Perché Tsipras dovette cedere? Perché erano cambiate le condizioni. Secondo analisti della Brookings nel 2009 Il direttore generale del Fondo Christine Lagarde e la cancelliera Merkel erano pronte a considerare un’uscita di Atene dall’euro ma vennero frenati dall’allora governatore della Bce, Jean Claude Trichet, e dal ministro delle Finanze di Berlino, Wolfgang Schäuble che temevano ripercussioni per le banche tedesche, francesi e olandesi. Nel 2015 le cose erano cambiate: il debito greco non era più in mano a creditori privati che rischiavano a loro volta il default ma era in mani pubbliche. Così le posizioni di Merkel e Schäuble si invertirono nel 2015 e il ministro delle Finanze tedesco preparò un piano che presentò a Bruxelles secondo cui Atene poteva uscire dall’euro per un periodo di 5 anni perché non era più preoccupato per la sopravvivenza dell’euro stesso. Era la fine di un tabù.
Schaeuble per essere certo della Grexit aggiunse una richiesta che Tsipras non avrebbe potuto accettare; chiese la creazione di un fondo che avrebbe dovuto incamerare i fondi delle privatizzazioni greche da collocare in Lussemburgo. L’Italia di Matteo Renzi e la Francia di François Hollande si opposero a questa proposta di Grexit che però venne fatta con il sostegno dei paesi nordici. I negoziati durarano 17 ore a margine del vertice di Bruxelles alla presenza di Donald Tusk, presidente del Consiglio europeo, la cancelliera Merkel, il presidente francese François Hollande, Alexis Tsipras e il nuovo ministro delle finanze greco Euclid Tsakalotos. Alle fine l’accordo fu trovato e Atene accettò il terzo piano di aiuti da 86 miliardi di euro con le relative richieste di aumentare le imposte e diminuire le spese sociali.
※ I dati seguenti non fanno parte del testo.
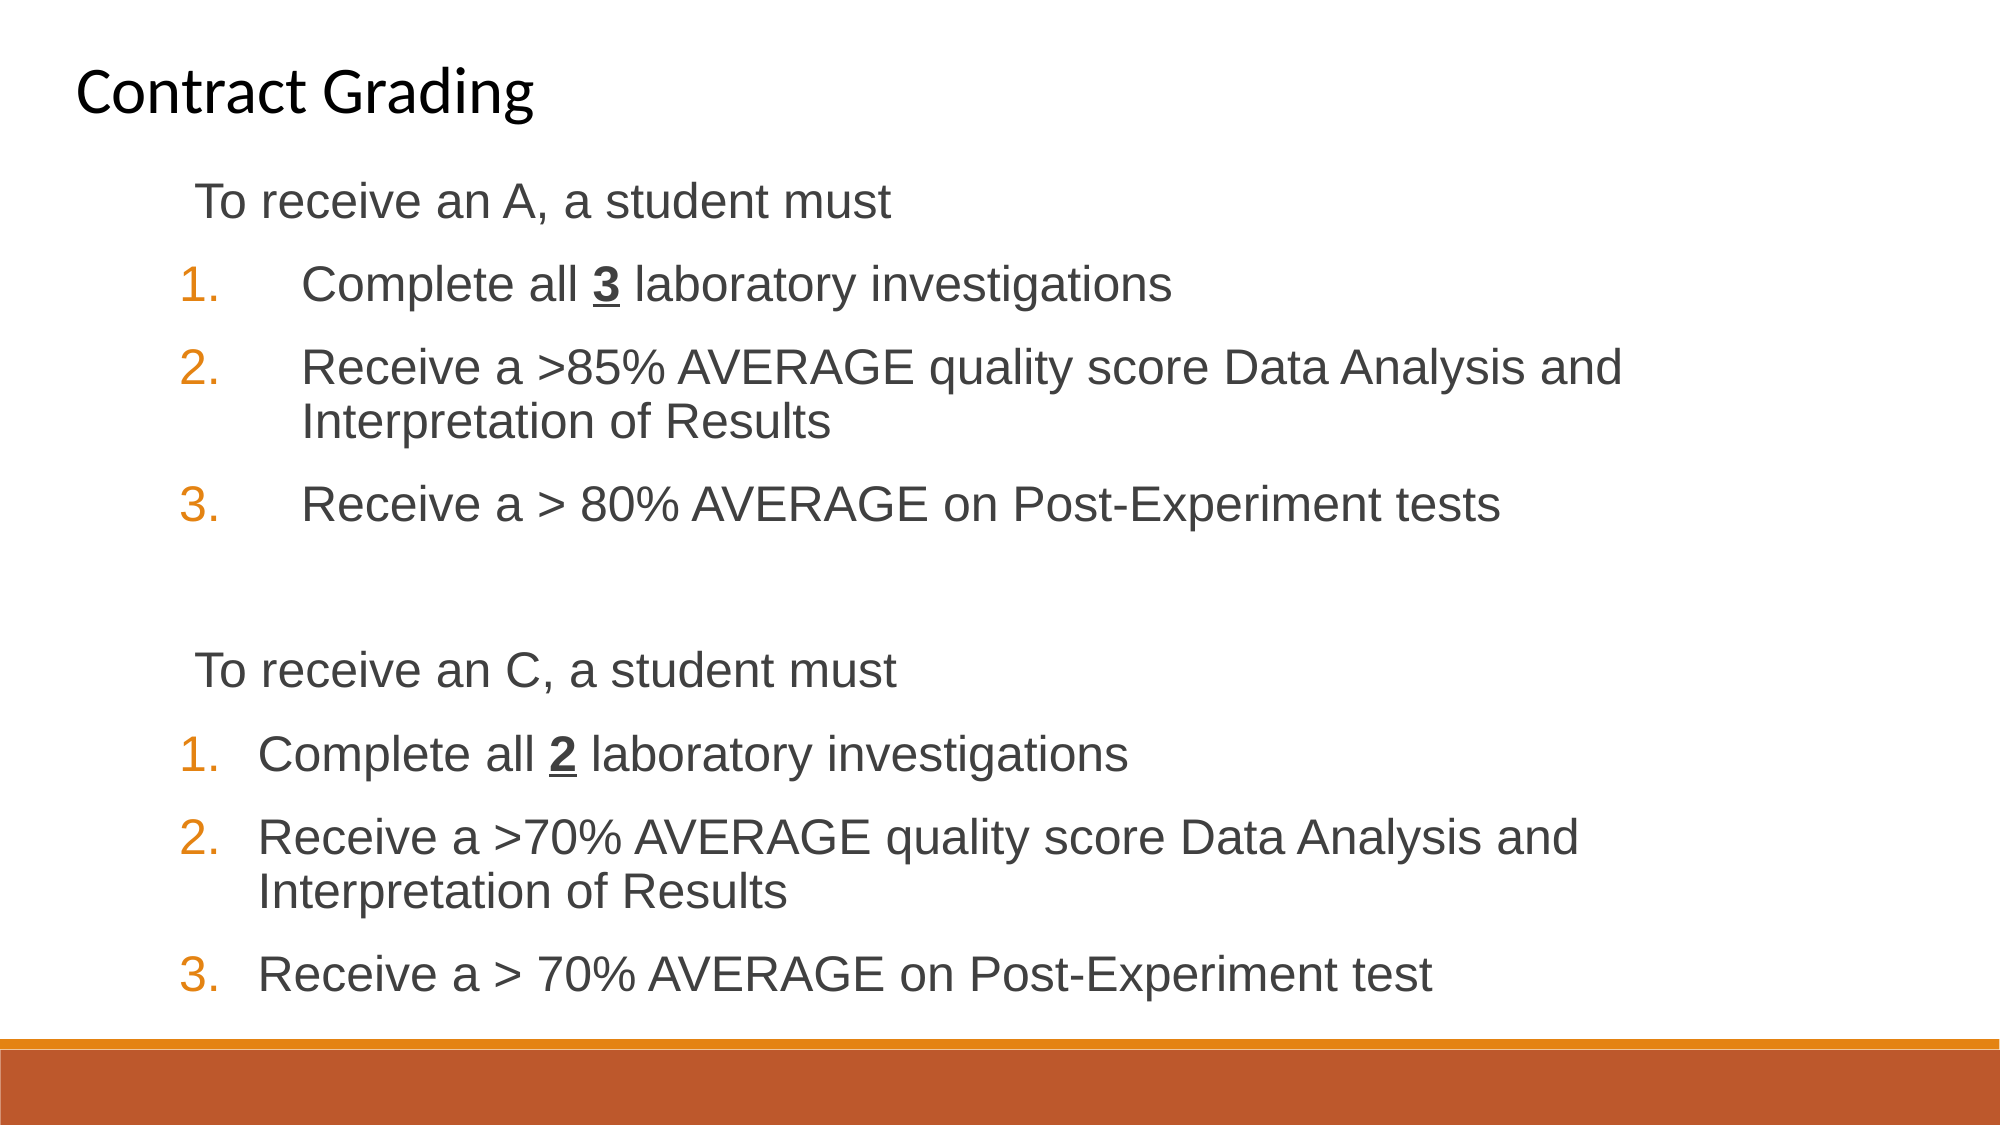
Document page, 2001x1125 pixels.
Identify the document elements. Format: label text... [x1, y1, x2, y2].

list To receive an A, a student must Complete all 3 laboratory investigations Receive a >85% AVERAGE quality score Data Analysis and Interpretation of Results Receive a > 80% AVERAGE on Post-Experiment tests To receive an C, a student must Complete all 2 laboratory investigations Receive a >70% AVERAGE quality score Data Analysis and Interpretation of Results Receive a > 70% AVERAGE on Post-Experiment test [179, 167, 1830, 1125]
text_box Contract Grading [61, 39, 551, 135]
La Grecia, umiliata, accettò i patti e ad agosto 2018 è uscita dal terzo piano di salvataggio, senza più i controlli dei capitali ma con una sorveglianza rafforzata e una riserva di soli 24 miliardi di euro.
Ne valeva la pena? Il risultato della crisi del 2015 è stato quello di perdere tempo e risorse preziose in un inutile tentativo di evitare la strada stretta del risamento graduale con la fiducia dei mercati. Mi si dirà che l’Italia non è la Grecia: l’Italia è la terza economia dell’area euro e una crisi fiscale italiana avrebbe ripercussioni destabilizzanti su tutto il sistema finanziario europeo. Vero, ma perché non puntare sugli investimenti infrastrutturali come chiesto dai ceti produttivi invece che su spese di assistenza e cercare di cambiare dall’interno la Ue chiedendo in campo di unione bancaria ad esempio la modifica del trattamento dei derivati nei conti delle banche tedesche e francesi pari 6.800 miliardi di euro? Meglio negoziare dall’interno trovando le necessarie alleanze tra paesi partner che tentare pericolose e solitarie fughe in avanti con cui si rischia prima di farsi molto male e poi di doversi alla fine piegare a una capriola di sano realismo. Ma questo significa conoscere i meccanismi europei, invece spesso i politici italiani privilegiano Roma a Bruxelles, per poi dover fare una rapida inversione nell’utimo miglio.